J'ai fait une école d'ingénieurs à Marseille, puis me suis lancé dans la BD sur le tard, dans les années 2000. J’avais un projet chez Pointe noire, qui n'a jamais vu le jour. Alister Kayne, avec Stéphane Betbeder, est donc ma première expérience. J'avais vraiment l'impression d'apprendre, car j'étais autodidacte, je n'ai jamais fait d'école de BD. J'avais fait quelques mois dans une école d'art à Belfort, avant mon service militaire, qui avait été décalé. J’avais donc quelques mois de libres, et c'était l'occasion, j'avais toujours eu envie de faire ça. Ça m'a décidé, je voulais faire du dessin, et c'est la BD qui a pris le dessus. La rencontre avec Betbeder, ça s'est fait sur un forum qui s'appelait bdamateur, je crois qu'il existe toujours. Les scénaristes y cherchent des dessinateurs, les dessinateurs mettent leurs dessins... Je ne cherchais pas forcément à dessiner une histoire se passant à Londres à la fin du XIXème siècle, mais je trouvais que son histoire était belle, c'était bien écrit, il y avait de bonnes idées... Après ça a pris du temps, on avait essayé de monter un premier projet, j'ai dû mettre presque un an pour faire les premières pages. On a fait les deux tomes d'Alister Kayne, j'avais commencé le 3, et Albin Michel a arrêté de faire de la BD à ce moment-là. Je leur en veux de nous avoir baladés sur le contrat du tome 3, alors qu'ils savaient probablement qu'ils allaient arrêter. Ce n'était pas très correct, mais ça fait partie de l'expérience...

Accéder à la BD Carthago Je me suis donc retrouvé sans rien, et puis Christophe Bec, que je connaissais car il était ami avec Stéphane, m'a appelé, en me disant "j'ai appris ce qui vous arrive, pour votre série, c'est dommage, etc." Je lui ai donc dit que s'il connaissait un scénariste qui cherchait un dessinateur, j'étais preneur, car j'avais besoin de bosser. Il m'a dit qu'il allait y réfléchir, mais qu'il avait peut-être un truc... Et c'est là qu'il m'a proposé le scénario de Carthago. J'ai ensuite travaillé avec Yann sur le XIII mystery, je devais reprendre Carthago mais ça ne s'est pas fait, j'ai fait un album avec Fabien Nury aussi, Fils du soleil, adaptation de Jack London... Pendant la réalisation de cet album j'ai aussi bossé avec Mathieu Lauffray sur Prophet, j'étais son assistant décors et perspective, et c'était hyper intéressant. Il m'a dit récemment avoir appris des choses avec moi, ça m'a énormément touché. On a deux façons d'appréhender le dessin très intéressantes, et sa façon de faire m'intéressait beaucoup. Du coup mes planches de Fils du Soleil ont été très influencées par le boulot avec Mathieu. Je mettais plus de noir, je jetais plus le trait, j'essayais d'être plus vivant, etc., ce que je continue de faire sur la Horde. J'avais une certaine appréhension de la planche finie ; je faisais donc des crayonnés très soignés, très poussés, avec un encrage très fidèle au crayonné mais du coup moins vivant. Je voulais m'affranchir de ces contraintes, et la période de travail avec Mathieu m'a permis de me libérer de plein de choses. La Horde du Contrevent me permet de prolonger cette expérience.
================
## TRAVAIL À RÉALISER
Relevez toutes les villes mentionnées dans l'extrait consacré au parcours de ce dessinateur de bande dessinée. Le listing présenté ensuite constitue un matériau distinct, sans rapport avec l'extrait.
================
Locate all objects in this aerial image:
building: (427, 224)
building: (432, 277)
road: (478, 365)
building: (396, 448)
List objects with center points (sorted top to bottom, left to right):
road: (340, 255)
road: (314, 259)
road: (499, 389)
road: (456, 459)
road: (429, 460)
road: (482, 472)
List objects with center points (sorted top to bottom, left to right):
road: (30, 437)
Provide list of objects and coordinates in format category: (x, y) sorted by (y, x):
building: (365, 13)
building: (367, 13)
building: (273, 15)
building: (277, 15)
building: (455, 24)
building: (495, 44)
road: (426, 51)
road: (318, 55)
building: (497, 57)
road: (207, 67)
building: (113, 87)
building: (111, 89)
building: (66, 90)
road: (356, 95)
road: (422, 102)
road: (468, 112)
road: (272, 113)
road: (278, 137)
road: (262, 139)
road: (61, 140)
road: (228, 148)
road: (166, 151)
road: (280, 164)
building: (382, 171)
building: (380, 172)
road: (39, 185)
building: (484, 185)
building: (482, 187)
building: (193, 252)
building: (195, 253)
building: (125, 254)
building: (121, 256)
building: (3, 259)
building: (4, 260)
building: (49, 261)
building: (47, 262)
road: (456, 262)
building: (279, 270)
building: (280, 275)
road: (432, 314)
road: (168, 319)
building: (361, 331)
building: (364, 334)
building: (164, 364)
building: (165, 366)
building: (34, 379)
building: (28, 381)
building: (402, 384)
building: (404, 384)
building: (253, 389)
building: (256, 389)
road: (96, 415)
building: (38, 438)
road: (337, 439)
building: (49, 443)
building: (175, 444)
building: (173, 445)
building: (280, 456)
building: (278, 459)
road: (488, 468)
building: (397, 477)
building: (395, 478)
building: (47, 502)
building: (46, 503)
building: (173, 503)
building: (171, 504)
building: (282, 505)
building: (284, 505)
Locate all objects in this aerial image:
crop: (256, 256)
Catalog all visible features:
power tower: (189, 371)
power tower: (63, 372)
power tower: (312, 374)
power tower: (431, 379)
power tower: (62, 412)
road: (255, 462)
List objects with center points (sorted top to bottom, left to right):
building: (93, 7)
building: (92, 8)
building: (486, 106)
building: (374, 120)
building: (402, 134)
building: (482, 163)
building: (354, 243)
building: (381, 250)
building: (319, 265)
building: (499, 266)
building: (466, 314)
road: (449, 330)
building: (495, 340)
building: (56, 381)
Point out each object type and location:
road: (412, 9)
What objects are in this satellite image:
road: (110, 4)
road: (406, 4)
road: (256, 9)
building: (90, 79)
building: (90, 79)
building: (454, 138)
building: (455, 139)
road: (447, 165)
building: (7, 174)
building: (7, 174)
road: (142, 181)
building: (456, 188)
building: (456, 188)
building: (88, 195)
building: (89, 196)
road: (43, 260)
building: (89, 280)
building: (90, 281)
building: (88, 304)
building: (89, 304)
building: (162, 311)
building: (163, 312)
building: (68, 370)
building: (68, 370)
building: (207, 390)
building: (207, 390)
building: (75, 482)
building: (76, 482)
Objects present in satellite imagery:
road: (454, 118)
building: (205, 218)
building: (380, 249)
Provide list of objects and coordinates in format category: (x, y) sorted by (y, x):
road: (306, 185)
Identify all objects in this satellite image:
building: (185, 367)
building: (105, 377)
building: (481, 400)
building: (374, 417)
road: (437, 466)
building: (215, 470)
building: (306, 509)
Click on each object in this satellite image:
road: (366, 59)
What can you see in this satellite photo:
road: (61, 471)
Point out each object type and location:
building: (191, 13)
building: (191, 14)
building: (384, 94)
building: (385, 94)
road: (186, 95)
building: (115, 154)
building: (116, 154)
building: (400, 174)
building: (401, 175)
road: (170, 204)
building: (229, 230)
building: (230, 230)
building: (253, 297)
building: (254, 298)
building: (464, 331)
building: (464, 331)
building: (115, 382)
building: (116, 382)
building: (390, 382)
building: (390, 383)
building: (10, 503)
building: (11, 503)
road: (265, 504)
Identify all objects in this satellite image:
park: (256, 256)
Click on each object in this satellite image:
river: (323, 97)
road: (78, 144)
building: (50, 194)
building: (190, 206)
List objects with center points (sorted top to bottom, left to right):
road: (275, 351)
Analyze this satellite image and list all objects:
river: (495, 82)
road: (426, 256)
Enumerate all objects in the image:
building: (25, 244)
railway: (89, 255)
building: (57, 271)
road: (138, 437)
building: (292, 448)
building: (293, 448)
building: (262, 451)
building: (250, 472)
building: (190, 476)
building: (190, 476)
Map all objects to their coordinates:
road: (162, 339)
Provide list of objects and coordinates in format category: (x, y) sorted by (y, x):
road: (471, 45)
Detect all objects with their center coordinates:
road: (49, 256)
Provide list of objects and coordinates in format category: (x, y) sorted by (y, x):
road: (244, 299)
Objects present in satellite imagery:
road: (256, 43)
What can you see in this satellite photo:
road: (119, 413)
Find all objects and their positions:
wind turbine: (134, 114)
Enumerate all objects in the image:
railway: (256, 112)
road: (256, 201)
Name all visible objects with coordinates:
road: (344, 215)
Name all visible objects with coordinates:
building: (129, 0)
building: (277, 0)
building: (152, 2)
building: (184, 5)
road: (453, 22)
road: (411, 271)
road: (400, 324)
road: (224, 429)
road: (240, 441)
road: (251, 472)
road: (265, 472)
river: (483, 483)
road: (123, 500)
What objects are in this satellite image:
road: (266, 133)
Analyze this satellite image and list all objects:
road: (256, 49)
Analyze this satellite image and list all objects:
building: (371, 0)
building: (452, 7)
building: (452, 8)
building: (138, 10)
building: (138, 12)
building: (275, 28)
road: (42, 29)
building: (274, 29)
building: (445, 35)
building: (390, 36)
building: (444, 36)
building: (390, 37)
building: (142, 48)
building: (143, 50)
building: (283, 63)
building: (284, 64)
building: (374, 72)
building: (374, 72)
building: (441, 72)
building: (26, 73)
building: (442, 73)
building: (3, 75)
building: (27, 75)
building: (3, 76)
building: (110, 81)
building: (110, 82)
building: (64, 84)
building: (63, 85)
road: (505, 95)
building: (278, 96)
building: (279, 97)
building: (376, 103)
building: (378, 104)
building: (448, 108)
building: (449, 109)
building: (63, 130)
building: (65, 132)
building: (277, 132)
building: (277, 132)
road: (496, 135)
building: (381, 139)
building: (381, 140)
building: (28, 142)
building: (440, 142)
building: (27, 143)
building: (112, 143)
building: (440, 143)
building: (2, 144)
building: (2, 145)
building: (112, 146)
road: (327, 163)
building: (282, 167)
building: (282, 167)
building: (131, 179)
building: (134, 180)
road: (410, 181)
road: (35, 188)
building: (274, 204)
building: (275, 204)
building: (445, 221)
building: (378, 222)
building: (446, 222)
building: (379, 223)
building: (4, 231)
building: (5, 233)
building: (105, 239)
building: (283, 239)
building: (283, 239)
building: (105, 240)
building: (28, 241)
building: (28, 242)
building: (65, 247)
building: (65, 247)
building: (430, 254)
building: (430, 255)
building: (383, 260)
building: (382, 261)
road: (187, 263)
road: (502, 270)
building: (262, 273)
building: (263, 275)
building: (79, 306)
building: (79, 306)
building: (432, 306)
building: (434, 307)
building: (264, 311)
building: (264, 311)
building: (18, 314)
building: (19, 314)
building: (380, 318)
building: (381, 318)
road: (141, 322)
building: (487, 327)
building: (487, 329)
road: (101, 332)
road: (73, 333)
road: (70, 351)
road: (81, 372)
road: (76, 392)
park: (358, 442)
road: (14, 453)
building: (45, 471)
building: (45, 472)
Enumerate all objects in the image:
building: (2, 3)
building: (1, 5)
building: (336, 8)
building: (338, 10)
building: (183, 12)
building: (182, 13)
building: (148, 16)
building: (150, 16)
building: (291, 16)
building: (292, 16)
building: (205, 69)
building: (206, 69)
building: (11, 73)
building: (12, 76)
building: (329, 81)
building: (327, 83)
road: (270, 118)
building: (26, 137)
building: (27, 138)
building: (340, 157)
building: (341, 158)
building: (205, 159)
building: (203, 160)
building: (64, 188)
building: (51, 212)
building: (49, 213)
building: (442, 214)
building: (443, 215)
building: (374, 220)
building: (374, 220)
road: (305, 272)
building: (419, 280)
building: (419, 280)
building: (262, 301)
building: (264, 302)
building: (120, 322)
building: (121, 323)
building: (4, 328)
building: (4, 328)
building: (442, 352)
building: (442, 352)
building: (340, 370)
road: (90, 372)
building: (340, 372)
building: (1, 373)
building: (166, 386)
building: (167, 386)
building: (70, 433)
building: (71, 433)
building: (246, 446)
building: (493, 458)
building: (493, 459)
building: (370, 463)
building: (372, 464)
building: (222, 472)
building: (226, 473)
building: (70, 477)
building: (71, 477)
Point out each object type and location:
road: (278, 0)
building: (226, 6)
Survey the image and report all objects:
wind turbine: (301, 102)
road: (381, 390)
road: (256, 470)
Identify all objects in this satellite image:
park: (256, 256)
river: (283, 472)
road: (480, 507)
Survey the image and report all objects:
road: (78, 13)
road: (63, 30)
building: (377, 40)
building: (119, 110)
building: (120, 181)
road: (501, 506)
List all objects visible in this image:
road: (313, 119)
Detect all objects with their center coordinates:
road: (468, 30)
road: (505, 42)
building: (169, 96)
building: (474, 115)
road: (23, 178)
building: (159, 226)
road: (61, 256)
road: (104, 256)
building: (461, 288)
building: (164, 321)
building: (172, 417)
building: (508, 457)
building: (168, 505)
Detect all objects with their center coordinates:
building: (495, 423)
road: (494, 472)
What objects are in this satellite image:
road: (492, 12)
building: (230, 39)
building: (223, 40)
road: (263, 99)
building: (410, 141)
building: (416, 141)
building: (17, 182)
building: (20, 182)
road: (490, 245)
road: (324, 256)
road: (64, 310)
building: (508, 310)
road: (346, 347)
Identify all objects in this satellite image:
================
## RÉPONSE AU PROBLÈME
Marseille, Belfort, Londres